Exercise text ->
As a reporter, your first impulse is to ask her some questions. I told her that I was a reporter, that I wanted to know what she was feeling. She gave me a tender smile and said: “No, pipito, here, we don’t talk about those things with reporters.”
That’s the feeling I got from person after person – not when we were talking about everyday life, but when we came to the topic of politics, the Nicaraguan government. There, everyone now behaves with great care, and everyone is afraid.
What they told me is that they’ve had to live with what this government has done, and it’s on their minds. This is a government that’s put priests in jail, that’s exiled reporters, that’s exiled historic figures, and what [people] told me is: “If they can do that to people who were considered untouchable in Nicaragua, imagine what they could do to me.” That’s the fear you feel in Nicaragua.
According to the story you tell, you were in Nicaragua during the days when they celebrate the anniversary of the Sandinista Revolution. How did people experience that Party celebration?
The experiences are very different. You can see that the regime of Daniel Ortega has support and there are people who truly want to be there; later you notice that there are people who are there under pressure or have to be there for work. You can tell because when the President or Vice President are speaking, people continue talking, continue drinking, and they’re not paying much attention.
But it’s also clear that there’s a tremendous division in Nicaragua – not a 50-50 split, maybe 80-20. But there’s a feeling of us against them. There are also many people I spoke with in Nicaragua who feel that those left in the country have been abandoned. The people say: “It’s easy to talk from outside, but in here we have two choices: either we continue living our lives the way the government dictates, and we can more or less have a life; or we take up arms against this government.” And I believe that none of the people I talked to want to see more violence in Nicaragua.
In the last months, many of the regime’s followers have deserted, have asked for asylum in the United States. Did you talk with followers of Daniel Ortega?
In these events, we couldn’t speak with sympathizers of Daniel Ortega. We asked for interviews with the government, and we requested interviews even in the [Nicaraguan] embassy here in Mexico and in the Nicaraguan embassy in the United States, but they didn’t grant any interviews.

Prompt -> For each of the following statements, answer yes or no according to the interview about Nicaragua, and quote the words of the interview that decide it. 1. People became cautious when the conversation turned to politics. 2. The speaker describes the division in Nicaragua as roughly an even split. 3. The Nicaraguan embassy in Mexico granted an interview.

Supplied information ->

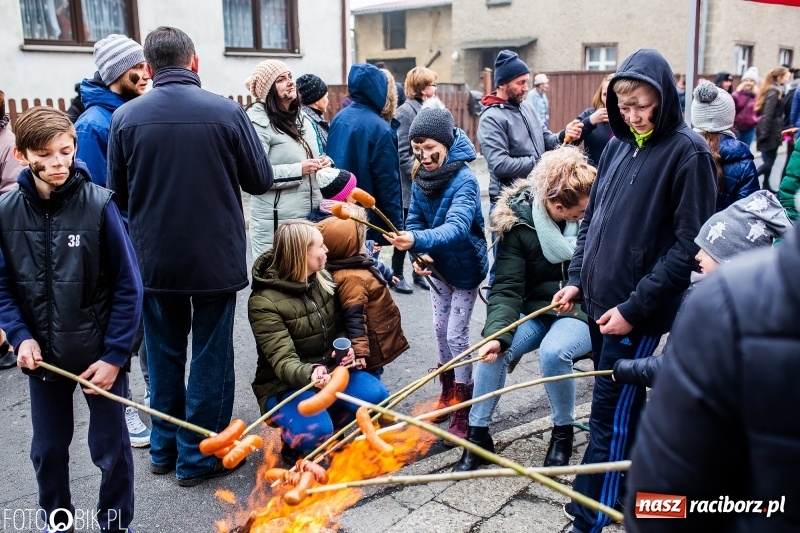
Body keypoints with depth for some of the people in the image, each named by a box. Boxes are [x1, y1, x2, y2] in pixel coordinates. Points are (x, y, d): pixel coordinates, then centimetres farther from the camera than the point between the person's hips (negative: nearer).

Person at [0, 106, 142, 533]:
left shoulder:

Task result ->
1. Yes: "when we came to the topic of politics, the Nicaraguan government. There, everyone now behaves with great care, and everyone is afraid."
2. No: "not a 50-50 split, maybe 80-20."
3. No: "we requested interviews even in the [Nicaraguan] embassy here in Mexico and in the Nicaraguan embassy in the United States, but they didn’t grant any interviews."